Le stime per una riduzione di almeno un quarto di punto percentuale entro settembre sono salite al 91,5%, secondo il FedWatch Tool di Cme Group, da circa l’83% della settimana precedente. Il comitato per la fissazione dei tassi della Fed si riunirà il mese prossimo, ma non si riunirà ad agosto. Sotto la lente dello staff di Powell questa settimana ci sarà una serie di dati, tra cui un rapporto chiave sull’occupazione e qualsiasi delusione nei dati potrebbe innescare un’altra tornata di vendite di dollari. Con la festa dell’Indipendenza degli Stati Uniti di venerdì, il rapporto sull’occupazione di giugno è stato anticipato a giovedì. Un sondaggio Reuters indica che gli economisti prevedono un aumento di 129.000 unità, leggermente inferiore ai 139.000 di maggio .

Un ulteriore peso sul dollaro è derivato dai continui attacchi di Donald Trump a Powell, dopo che venerdì il presidente degli Stati Uniti ha dichiarato che “sarebbe felice” se il capo della Fed si dimettesse prima della scadenza del suo mandato a maggio. Trump ha anche affermato di voler ridurre il tasso di riferimento dall’attuale 4,25% al ​​4,5% all’1% e ha ribadito che intende sostituire Powell con un presidente della Fed più accomodante. Qualsiasi segnale che indichi che l’indipendenza della Fed dalla Casa Bianca sia minacciata potrebbe erodere ulteriormente lo status del dollaro come valuta preferita a livello mondiale per il commercio, il risparmio e gli investimenti.

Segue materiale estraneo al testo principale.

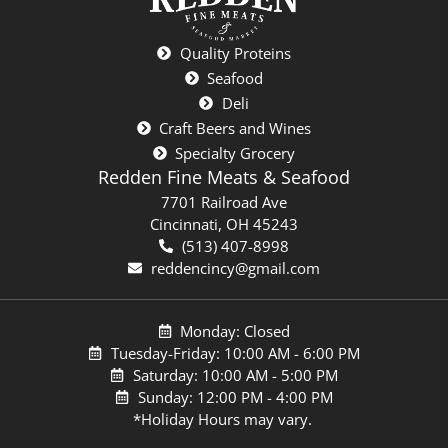
Quality Proteins
Seafood
Deli
Craft Beers and Wines
Specialty Grocery
Redden Fine Meats & Seafood
7701 Railroad Ave
Cincinnati, OH 45243
(513) 407-8998
reddencincy@gmail.com
Monday: Closed
Tuesday-Friday: 10:00 AM - 6:00 PM
Saturday: 10:00 AM - 5:00 PM
Sunday: 12:00 PM - 4:00 PM
*Holiday Hours may vary.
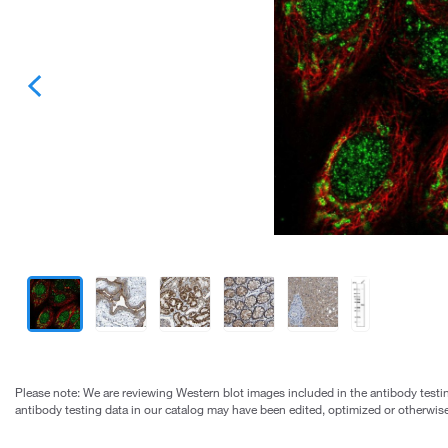
Please note: We are reviewing Western blot images included in the antibody testin
antibody testing data in our catalog may have been edited, optimized or otherwise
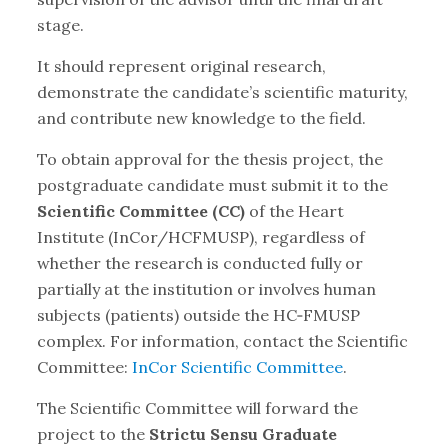
stage.
It should represent original research,
demonstrate the candidate’s scientific maturity,
and contribute new knowledge to the field.
To obtain approval for the thesis project, the
postgraduate candidate must submit it to the
Scientific Committee (CC)
of the Heart
Institute (InCor/HCFMUSP), regardless of
whether the research is conducted fully or
partially at the institution or involves human
subjects (patients) outside the HC‑FMUSP
complex. For information, contact the Scientific
Committee:
InCor Scientific Committee
.
The Scientific Committee will forward the
project to the
Strictu Sensu Graduate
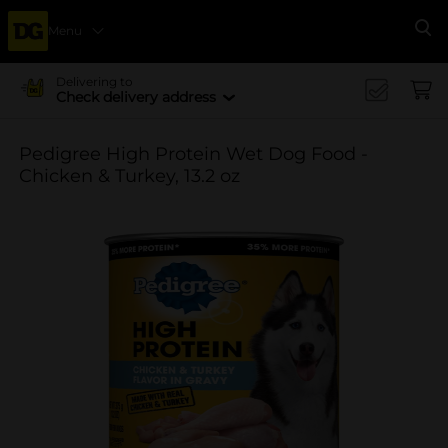
Menu
Se
Delivering to
Check delivery address
Pedigree High Protein Wet Dog Food -
Chicken & Turkey, 13.2 oz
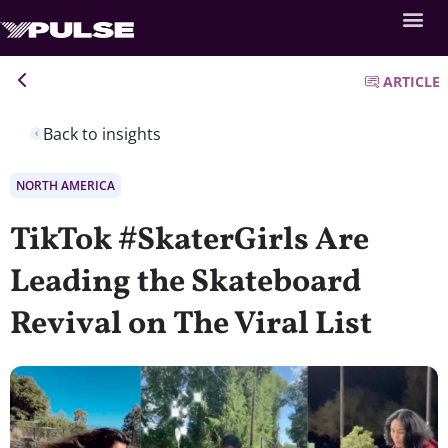
ARTICLE
Back to insights
NORTH AMERICA
TikTok #SkaterGirls Are
Leading the Skateboard
Revival on The Viral List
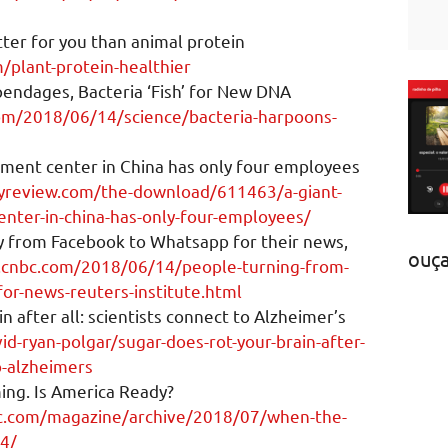
tter for you than animal protein
/plant-protein-healthier
endages, Bacteria ‘Fish’ for New DNA
om/2018/06/14/science/bacteria-harpoons-
illment center in China has only four employees
yreview.com/the-download/611463/a-giant-
center-in-china-has-only-four-employees/
y from Facebook to Whatsapp for their news,
ouç
.cnbc.com/2018/06/14/people-turning-from-
or-news-reuters-institute.html
n after all: scientists connect to Alzheimer’s
id-ryan-polgar/sugar-does-rot-your-brain-after-
to-alzheimers
ing. Is America Ready?
ic.com/magazine/archive/2018/07/when-the-
34/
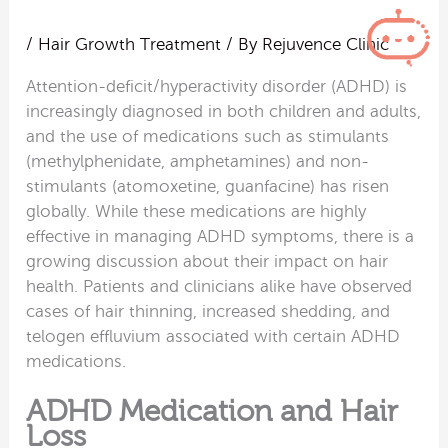
/
Hair Growth Treatment
/ By
Rejuvence Clinic
Attention-deficit/hyperactivity disorder (ADHD) is
increasingly diagnosed in both children and adults,
and the use of medications such as stimulants
(methylphenidate, amphetamines) and non-
stimulants (atomoxetine, guanfacine) has risen
globally. While these medications are highly
effective in managing ADHD symptoms, there is a
growing discussion about their impact on hair
health. Patients and clinicians alike have observed
cases of hair thinning, increased shedding, and
telogen effluvium associated with certain ADHD
medications.
ADHD Medication and Hair
Loss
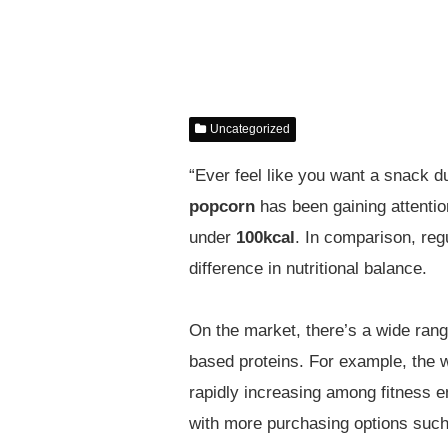
Uncategorized
“Ever feel like you want a snack du
popcorn
has been gaining attentio
under
100kcal
. In comparison, reg
difference in nutritional balance.
On the market, there’s a wide rang
based proteins. For example, the 
rapidly increasing among fitness e
with more purchasing options such 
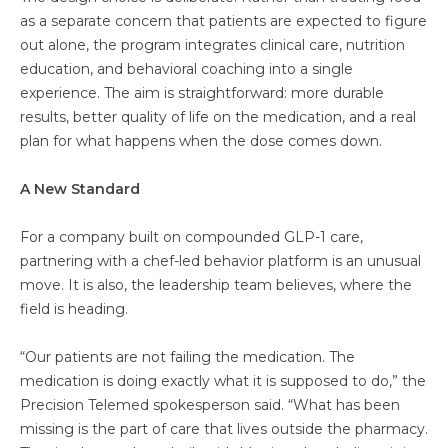
as a separate concern that patients are expected to figure
out alone, the program integrates clinical care, nutrition
education, and behavioral coaching into a single
experience. The aim is straightforward: more durable
results, better quality of life on the medication, and a real
plan for what happens when the dose comes down.
A New Standard
For a company built on compounded GLP-1 care,
partnering with a chef-led behavior platform is an unusual
move. It is also, the leadership team believes, where the
field is heading.
“Our patients are not failing the medication. The
medication is doing exactly what it is supposed to do,” the
Precision Telemed spokesperson said. “What has been
missing is the part of care that lives outside the pharmacy.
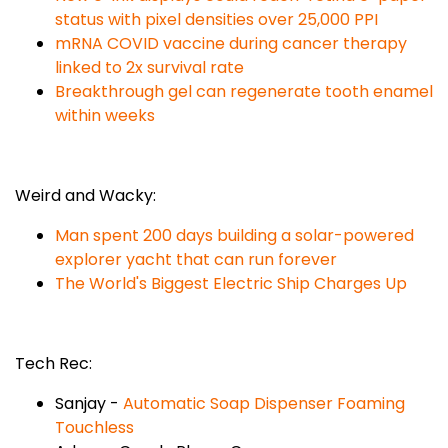
status with pixel densities over 25,000 PPI
mRNA COVID vaccine during cancer therapy
linked to 2x survival rate
Breakthrough gel can regenerate tooth enamel
within weeks
Weird and Wacky:
Man spent 200 days building a solar-powered
explorer yacht that can run forever
The World's Biggest Electric Ship Charges Up
Tech Rec:
Sanjay -
Automatic Soap Dispenser Foaming
Touchless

Gli investitori inoltre seguono con attenzione l’avanzamento del disegno di legge statunitense di tagli fiscali e spesa “One Big Beautiful” del presidente Donald Trump, che sta lentamente avanzando al Senato, con segnali che potrebbero non essere approvati entro la scadenza del 4 luglio, fissata da Trump. Le maggiori spese potrebbero aggiungere 3,3 trilioni di dollari al debito Usa nell’arco di un decennio, secondo le stime del Congressional Budget Office.